With regulators cracking down in China, FinTech leaders are scrambling for capital and trying to plan their futures, Bloomberg reported Wednesday (Nov. 25).
Jack Ma‘s Ant Group, once on the cusp of being the future of finance in the country, had its double initial public offering (IPO) shot down by the government earlier this year, and the government is now clamping down on the efforts of other big companies trying to do the same things.
New rules would require online lending companies like Ant to provide 30 percent of funding for loans, and firms would be banned from operating outside provincial bases without approval from a watchdog, Bloomberg said. And those lending in multiple provinces would have to have 5 billion yuan in registered capital at a minimum.
Ant has had to cut back on its pace on packaging existing loans to sell to investors, according to an unnamed source quoted by Bloomberg.
Bloomberg reported that the IPO plans for eCommerce billionaire Richard Liu‘s JD Digits Technology Holding are now in limbo, and Lufax Holding, the country’s largest listed online lender, has had to redo terms with shareholders after its IPO fetched less than a previous round.
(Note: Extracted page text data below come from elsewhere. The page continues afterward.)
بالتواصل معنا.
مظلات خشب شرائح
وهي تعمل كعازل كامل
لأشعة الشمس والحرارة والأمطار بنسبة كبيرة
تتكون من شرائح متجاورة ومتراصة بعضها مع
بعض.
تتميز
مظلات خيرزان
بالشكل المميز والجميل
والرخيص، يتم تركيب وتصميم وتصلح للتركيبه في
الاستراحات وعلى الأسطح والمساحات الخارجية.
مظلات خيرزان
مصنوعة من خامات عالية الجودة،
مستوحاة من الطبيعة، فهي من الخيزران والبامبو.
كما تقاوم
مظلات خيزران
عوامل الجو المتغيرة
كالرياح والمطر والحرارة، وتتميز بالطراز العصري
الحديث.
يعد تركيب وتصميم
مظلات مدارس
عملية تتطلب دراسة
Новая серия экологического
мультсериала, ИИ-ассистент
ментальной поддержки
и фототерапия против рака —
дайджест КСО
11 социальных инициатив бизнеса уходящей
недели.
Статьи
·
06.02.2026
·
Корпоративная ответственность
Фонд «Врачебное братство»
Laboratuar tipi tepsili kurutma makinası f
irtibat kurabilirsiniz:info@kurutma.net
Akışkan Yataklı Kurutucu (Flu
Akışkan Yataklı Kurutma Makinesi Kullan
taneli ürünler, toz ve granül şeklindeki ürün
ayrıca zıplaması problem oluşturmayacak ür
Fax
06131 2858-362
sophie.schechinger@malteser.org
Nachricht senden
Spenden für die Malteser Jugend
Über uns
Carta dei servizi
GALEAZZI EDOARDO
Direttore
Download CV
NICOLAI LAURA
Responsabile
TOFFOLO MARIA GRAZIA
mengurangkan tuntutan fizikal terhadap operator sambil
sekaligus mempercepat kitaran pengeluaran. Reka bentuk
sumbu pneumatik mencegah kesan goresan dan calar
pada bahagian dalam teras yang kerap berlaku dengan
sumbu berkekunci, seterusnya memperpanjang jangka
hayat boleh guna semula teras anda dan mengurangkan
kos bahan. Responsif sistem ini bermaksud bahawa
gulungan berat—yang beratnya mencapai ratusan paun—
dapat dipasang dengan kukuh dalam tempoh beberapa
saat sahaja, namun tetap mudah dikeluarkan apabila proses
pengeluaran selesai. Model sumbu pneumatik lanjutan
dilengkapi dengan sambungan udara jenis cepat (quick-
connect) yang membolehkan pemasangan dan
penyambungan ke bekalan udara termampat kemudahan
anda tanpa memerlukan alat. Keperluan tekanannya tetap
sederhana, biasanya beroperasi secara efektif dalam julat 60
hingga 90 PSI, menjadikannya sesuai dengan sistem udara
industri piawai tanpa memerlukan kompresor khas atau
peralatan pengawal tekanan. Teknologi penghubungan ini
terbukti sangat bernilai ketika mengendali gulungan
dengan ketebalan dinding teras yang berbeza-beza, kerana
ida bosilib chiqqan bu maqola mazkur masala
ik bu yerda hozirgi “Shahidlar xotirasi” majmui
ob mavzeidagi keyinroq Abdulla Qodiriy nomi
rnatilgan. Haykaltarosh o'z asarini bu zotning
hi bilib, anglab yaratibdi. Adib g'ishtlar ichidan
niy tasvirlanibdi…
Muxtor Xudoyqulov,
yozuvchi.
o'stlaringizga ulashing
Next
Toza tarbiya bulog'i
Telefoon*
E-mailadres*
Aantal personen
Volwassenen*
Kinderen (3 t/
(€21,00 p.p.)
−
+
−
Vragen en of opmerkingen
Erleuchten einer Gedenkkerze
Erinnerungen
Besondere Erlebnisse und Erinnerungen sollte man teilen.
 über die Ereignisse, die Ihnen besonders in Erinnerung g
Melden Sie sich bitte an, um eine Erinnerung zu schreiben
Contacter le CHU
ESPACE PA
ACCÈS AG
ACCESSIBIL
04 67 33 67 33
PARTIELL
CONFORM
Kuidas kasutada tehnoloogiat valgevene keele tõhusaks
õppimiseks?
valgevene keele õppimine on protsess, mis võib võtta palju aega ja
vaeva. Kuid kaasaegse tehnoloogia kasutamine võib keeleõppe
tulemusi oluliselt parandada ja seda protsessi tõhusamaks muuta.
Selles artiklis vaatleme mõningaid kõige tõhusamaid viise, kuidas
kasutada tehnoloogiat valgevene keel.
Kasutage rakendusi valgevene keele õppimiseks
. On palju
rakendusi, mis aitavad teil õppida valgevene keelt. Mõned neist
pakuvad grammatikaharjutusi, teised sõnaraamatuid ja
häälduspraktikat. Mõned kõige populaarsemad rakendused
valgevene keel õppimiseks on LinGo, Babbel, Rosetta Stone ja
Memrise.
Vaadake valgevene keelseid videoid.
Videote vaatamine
President Xi Jinping has been behind calls for more regulation on companies, with commentary from a banking official alleging Xi said he wanted regulators to “dare to” master their supervisory roles, according to Bloomberg.
Earlier this month, China debuted drafts for new rules for eCommerce companies, with the goal of trying to cut down on monopolistic power, PYMNTS reported. According to reports, the drafts by the State Administration for Market Regulation (SAMR) in China set out to prevent companies from using harmful business practices against competitors, including stopping eCommerce firms from restricting brands selling on multiple platforms.
The report said Alibaba has used such practices, among other companies. Last year the SAMR met with numerous companies to request them to stop the practice.
Sean Ding, a Washington DC-based analyst at Plenum, a research firm specializing in Chinese politics and economy, called it a political matter, saying that the government’s point was “sending such a strong message is for future FinTech companies to be more careful, understand that their products can bring about financial risk,” according to Bloomberg.